Could you reproduce every one of the following entries line for line, without changing any character?

*** Begin section ***

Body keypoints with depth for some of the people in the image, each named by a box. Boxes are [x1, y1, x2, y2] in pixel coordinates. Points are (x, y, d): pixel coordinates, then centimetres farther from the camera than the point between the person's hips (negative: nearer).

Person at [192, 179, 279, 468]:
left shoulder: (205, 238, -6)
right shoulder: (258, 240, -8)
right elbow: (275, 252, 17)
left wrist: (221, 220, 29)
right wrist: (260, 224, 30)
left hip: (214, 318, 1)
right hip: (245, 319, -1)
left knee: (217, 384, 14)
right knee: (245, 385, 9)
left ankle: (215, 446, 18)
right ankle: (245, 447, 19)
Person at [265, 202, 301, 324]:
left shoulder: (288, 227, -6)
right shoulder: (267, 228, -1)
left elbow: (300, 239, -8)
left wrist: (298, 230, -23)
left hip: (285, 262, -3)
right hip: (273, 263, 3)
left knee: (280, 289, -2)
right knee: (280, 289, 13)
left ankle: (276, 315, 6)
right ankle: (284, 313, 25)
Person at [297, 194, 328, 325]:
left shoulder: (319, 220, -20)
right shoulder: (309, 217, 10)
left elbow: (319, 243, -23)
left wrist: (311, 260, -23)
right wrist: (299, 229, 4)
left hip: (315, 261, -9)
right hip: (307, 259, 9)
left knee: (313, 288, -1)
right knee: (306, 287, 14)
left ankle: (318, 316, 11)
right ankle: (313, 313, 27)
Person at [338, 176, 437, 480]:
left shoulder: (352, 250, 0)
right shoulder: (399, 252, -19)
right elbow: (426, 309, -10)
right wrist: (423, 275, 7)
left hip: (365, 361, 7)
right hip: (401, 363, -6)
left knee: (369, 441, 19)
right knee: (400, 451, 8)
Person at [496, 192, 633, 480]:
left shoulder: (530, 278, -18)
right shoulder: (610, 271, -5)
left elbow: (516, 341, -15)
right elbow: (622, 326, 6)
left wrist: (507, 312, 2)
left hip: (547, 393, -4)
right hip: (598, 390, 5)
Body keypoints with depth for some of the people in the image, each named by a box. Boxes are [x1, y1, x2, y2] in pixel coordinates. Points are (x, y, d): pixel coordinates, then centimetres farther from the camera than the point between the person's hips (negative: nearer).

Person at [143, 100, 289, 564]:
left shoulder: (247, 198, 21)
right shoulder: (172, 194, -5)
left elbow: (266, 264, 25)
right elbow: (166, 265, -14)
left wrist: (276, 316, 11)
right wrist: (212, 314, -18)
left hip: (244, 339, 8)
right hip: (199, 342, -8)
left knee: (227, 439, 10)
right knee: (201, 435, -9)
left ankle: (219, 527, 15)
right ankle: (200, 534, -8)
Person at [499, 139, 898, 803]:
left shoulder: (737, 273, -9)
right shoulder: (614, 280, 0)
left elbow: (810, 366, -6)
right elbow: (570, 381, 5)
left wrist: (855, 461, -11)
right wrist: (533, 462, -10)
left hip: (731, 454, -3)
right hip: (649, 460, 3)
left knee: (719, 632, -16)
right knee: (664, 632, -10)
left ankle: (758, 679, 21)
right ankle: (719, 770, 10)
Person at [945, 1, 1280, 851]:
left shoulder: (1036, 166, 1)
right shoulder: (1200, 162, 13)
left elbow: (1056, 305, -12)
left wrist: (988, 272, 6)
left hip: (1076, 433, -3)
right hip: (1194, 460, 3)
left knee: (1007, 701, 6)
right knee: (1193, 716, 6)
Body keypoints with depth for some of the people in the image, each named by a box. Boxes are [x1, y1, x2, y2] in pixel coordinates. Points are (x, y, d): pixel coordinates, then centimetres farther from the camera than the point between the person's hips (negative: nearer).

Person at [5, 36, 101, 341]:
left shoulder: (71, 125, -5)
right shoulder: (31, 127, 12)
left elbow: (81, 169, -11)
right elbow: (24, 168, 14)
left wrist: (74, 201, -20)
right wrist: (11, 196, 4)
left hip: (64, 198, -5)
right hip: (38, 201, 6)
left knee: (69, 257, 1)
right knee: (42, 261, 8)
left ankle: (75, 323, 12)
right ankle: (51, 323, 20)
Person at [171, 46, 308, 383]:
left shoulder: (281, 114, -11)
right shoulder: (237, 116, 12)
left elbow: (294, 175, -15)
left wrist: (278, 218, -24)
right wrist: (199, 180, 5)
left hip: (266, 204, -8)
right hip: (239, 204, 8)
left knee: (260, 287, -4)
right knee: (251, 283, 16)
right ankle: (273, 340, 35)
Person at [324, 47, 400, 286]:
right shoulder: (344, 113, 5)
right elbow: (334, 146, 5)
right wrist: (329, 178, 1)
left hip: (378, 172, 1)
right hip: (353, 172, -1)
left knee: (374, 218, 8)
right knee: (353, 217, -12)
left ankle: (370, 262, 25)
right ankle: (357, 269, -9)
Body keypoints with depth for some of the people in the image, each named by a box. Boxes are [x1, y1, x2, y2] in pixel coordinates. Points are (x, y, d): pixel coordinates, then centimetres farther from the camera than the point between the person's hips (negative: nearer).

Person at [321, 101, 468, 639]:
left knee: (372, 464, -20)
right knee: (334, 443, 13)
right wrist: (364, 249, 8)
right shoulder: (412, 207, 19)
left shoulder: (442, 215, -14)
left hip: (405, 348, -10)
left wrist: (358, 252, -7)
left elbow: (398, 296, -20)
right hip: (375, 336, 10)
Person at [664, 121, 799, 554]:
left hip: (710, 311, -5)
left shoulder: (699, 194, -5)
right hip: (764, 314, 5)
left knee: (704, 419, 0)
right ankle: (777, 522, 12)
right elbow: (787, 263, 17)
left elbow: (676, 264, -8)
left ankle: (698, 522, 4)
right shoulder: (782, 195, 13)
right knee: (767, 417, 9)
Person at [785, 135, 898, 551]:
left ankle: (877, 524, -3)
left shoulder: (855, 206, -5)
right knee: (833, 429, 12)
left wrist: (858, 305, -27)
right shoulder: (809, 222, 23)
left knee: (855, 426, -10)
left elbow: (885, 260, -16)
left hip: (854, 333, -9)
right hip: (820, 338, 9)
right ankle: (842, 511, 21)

*** End section ***

Response:
Body keypoints with depth for some of the people in the image, each named by a box. Boxes are [x1, y1, x2, y2] in pixel coordinates. Points are (x, y, d): pixel coordinates, then centimetres farther from the camera than the point between the person's hips (negative: nearer).

Person at [192, 179, 279, 468]:
left shoulder: (205, 238, -6)
right shoulder: (258, 240, -8)
right elbow: (275, 252, 17)
left wrist: (221, 220, 29)
right wrist: (260, 224, 30)
left hip: (214, 318, 1)
right hip: (245, 319, -1)
left knee: (217, 384, 14)
right knee: (245, 385, 9)
left ankle: (215, 446, 18)
right ankle: (245, 447, 19)
Person at [265, 202, 301, 324]:
left shoulder: (288, 227, -6)
right shoulder: (267, 228, -1)
left elbow: (300, 239, -8)
left wrist: (298, 230, -23)
left hip: (285, 262, -3)
right hip: (273, 263, 3)
left knee: (280, 289, -2)
right knee: (280, 289, 13)
left ankle: (276, 315, 6)
right ankle: (284, 313, 25)
Person at [297, 194, 328, 325]:
left shoulder: (319, 220, -20)
right shoulder: (309, 217, 10)
left elbow: (319, 243, -23)
left wrist: (311, 260, -23)
right wrist: (299, 229, 4)
left hip: (315, 261, -9)
right hip: (307, 259, 9)
left knee: (313, 288, -1)
right knee: (306, 287, 14)
left ankle: (318, 316, 11)
right ankle: (313, 313, 27)
Person at [338, 176, 437, 480]:
left shoulder: (352, 250, 0)
right shoulder: (399, 252, -19)
right elbow: (426, 309, -10)
right wrist: (423, 275, 7)
left hip: (365, 361, 7)
right hip: (401, 363, -6)
left knee: (369, 441, 19)
right knee: (400, 451, 8)
Person at [496, 192, 633, 480]:
left shoulder: (530, 278, -18)
right shoulder: (610, 271, -5)
left elbow: (516, 341, -15)
right elbow: (622, 326, 6)
left wrist: (507, 312, 2)
left hip: (547, 393, -4)
right hip: (598, 390, 5)
Body keypoints with depth for some of the people in the image, each named by a box. Boxes are [x1, y1, x2, y2] in pixel coordinates. Points are (x, y, d): pixel coordinates, then centimetres farther from the camera than the point between the person's hips (negative: nearer).

Person at [143, 100, 289, 564]:
left shoulder: (247, 198, 21)
right shoulder: (172, 194, -5)
left elbow: (266, 264, 25)
right elbow: (166, 265, -14)
left wrist: (276, 316, 11)
right wrist: (212, 314, -18)
left hip: (244, 339, 8)
right hip: (199, 342, -8)
left knee: (227, 439, 10)
right knee: (201, 435, -9)
left ankle: (219, 527, 15)
right ankle: (200, 534, -8)
Person at [499, 139, 898, 803]:
left shoulder: (737, 273, -9)
right shoulder: (614, 280, 0)
left elbow: (810, 366, -6)
right elbow: (570, 381, 5)
left wrist: (855, 461, -11)
right wrist: (533, 462, -10)
left hip: (731, 454, -3)
right hip: (649, 460, 3)
left knee: (719, 632, -16)
right knee: (664, 632, -10)
left ankle: (758, 679, 21)
right ankle: (719, 770, 10)
Person at [945, 1, 1280, 851]:
left shoulder: (1036, 166, 1)
right shoulder: (1200, 162, 13)
left elbow: (1056, 305, -12)
left wrist: (988, 272, 6)
left hip: (1076, 433, -3)
right hip: (1194, 460, 3)
left knee: (1007, 701, 6)
right knee: (1193, 716, 6)
Body keypoints with depth for some of the people in the image, each named by a box. Boxes are [x1, y1, x2, y2] in pixel coordinates. Points are (x, y, d): pixel coordinates, then centimetres farther from the camera than the point between the person's hips (negative: nearer).

Person at [5, 36, 101, 341]:
left shoulder: (71, 125, -5)
right shoulder: (31, 127, 12)
left elbow: (81, 169, -11)
right elbow: (24, 168, 14)
left wrist: (74, 201, -20)
right wrist: (11, 196, 4)
left hip: (64, 198, -5)
right hip: (38, 201, 6)
left knee: (69, 257, 1)
right knee: (42, 261, 8)
left ankle: (75, 323, 12)
right ankle: (51, 323, 20)
Person at [171, 46, 308, 383]:
left shoulder: (281, 114, -11)
right shoulder: (237, 116, 12)
left elbow: (294, 175, -15)
left wrist: (278, 218, -24)
right wrist: (199, 180, 5)
left hip: (266, 204, -8)
right hip: (239, 204, 8)
left knee: (260, 287, -4)
right knee: (251, 283, 16)
right ankle: (273, 340, 35)
Person at [324, 47, 400, 286]:
right shoulder: (344, 113, 5)
right elbow: (334, 146, 5)
right wrist: (329, 178, 1)
left hip: (378, 172, 1)
right hip: (353, 172, -1)
left knee: (374, 218, 8)
right knee: (353, 217, -12)
left ankle: (370, 262, 25)
right ankle: (357, 269, -9)
Body keypoints with depth for some of the people in the image, each named by a box. Boxes are [x1, y1, x2, y2] in pixel coordinates. Points are (x, y, d): pixel coordinates, then centimetres farther from the camera than the point between the person's hips (negative: nearer).

Person at [321, 101, 468, 639]:
left knee: (372, 464, -20)
right knee: (334, 443, 13)
right wrist: (364, 249, 8)
right shoulder: (412, 207, 19)
left shoulder: (442, 215, -14)
left hip: (405, 348, -10)
left wrist: (358, 252, -7)
left elbow: (398, 296, -20)
right hip: (375, 336, 10)
Person at [664, 121, 799, 554]:
left hip: (710, 311, -5)
left shoulder: (699, 194, -5)
right hip: (764, 314, 5)
left knee: (704, 419, 0)
right ankle: (777, 522, 12)
right elbow: (787, 263, 17)
left elbow: (676, 264, -8)
left ankle: (698, 522, 4)
right shoulder: (782, 195, 13)
right knee: (767, 417, 9)
Person at [785, 135, 898, 551]:
left ankle: (877, 524, -3)
left shoulder: (855, 206, -5)
right knee: (833, 429, 12)
left wrist: (858, 305, -27)
right shoulder: (809, 222, 23)
left knee: (855, 426, -10)
left elbow: (885, 260, -16)
left hip: (854, 333, -9)
right hip: (820, 338, 9)
right ankle: (842, 511, 21)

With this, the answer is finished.